A variety of methods were used to discuss the history during the film, including historical re-enactments featuring founding members of the community, a compilation of historic photos, interviews with current Madisonians, narrations and animated photography.
Morris said Madison School Corp., in conjunction with Historic Madison Inc., Historic Landmarks Foundation of Indiana, and the Ball State History Department applied for the grant.
The grant is used for educating teachers on teaching history. As part of the project, teachers throughout the Ohio Valley are invited to come together for seminars and summer workshops on teaching history. The teachers who participate receive graduate credits for attending.
The DVDs about Madison were created as resource materials for teachers in the area. A copy of the DVDs will be sent to area schools, and a set will be available in February at the Madison-Jefferson Public library for the public to check out and view.
Morris said three Ball State students, Julian Dalrymple, Matthew Hill and Travis Harvey, were instrumental in making the DVDs. Dalrymple and Hill were co-producers and directors on the project, while Harvey was the art director. Steve Bell, a former television news correspondent who now is a professor at Ball State, was the host of the videos and gave the introduction and closing.
Hill said the production crew spent months researching the history of Madison through the library and other places, including the Jefferson County Historical Society, and people came from everywhere to help.
He said the production crew had complete creative control, with license to do what they wanted, but the content of the film was outlined by Morris. “It was a great experience and a lot of fun learning the inside and out of film making,” he said.
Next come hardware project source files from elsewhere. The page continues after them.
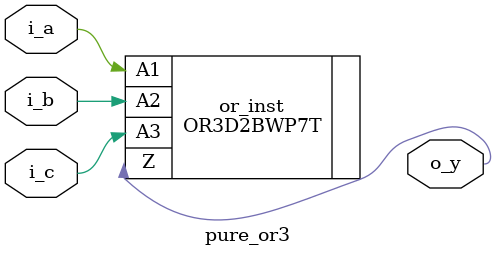
<source format=v>

`timescale 1ns/1ns

module pure_or3 #(
    parameter DOMAIN_3V0 = 0
  )(
    input  i_a,
    input  i_b,
    input  i_c,
    output o_y
  );

  OR3D2BWP7T or_inst(
    .A1 (i_a),
    .A2 (i_b),
    .A3 (i_c),
    .Z  (o_y)
  );

endmodule


</source>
He said the endeavor taught him about teamwork and communicating in depth with a crew. Hill graduated in May with a bachelor’s degree in telecommunications and is now working for CMC Media in Indianapolis.
Co-producer and director Dalrymple agreed it was a great experience. He said some of the challenges included finding sources for the research. “We had to rely on folklorists from the area to get some of the information.”
Another challenge he said was putting the information together into six separate videos and deciding what to include in them.
He said working with an experience veteran like Steve Bell was slightly intimidating at first, but Bell really gave excellent advice and was extremely helpful.
Dalrymple also graduated with a bachlor’s degree in telecommunications and is currently looking for work. He would love to relocate to a major city like Chicago, New York or San Francisco.
Harvey said the project was a very large project for the three of them to handle, but they were proud they accomplished their goal. He said he met with a wonderful collage of people all passionate about helping the documentary
He also said, “During the production of the documentary series, it felt as if we received the ‘town-key’ because we had access to so many wonderful parts of the city and its history.”
Harvey had graduated with a degree in Fine Art Design (Visual Communications) before the project began, so he came back to Muncie to help. He says his long term goal is to become a professor.
Morris said the Ball State History Department is more than willing to work with other school corporations that request an application to be a part of the project.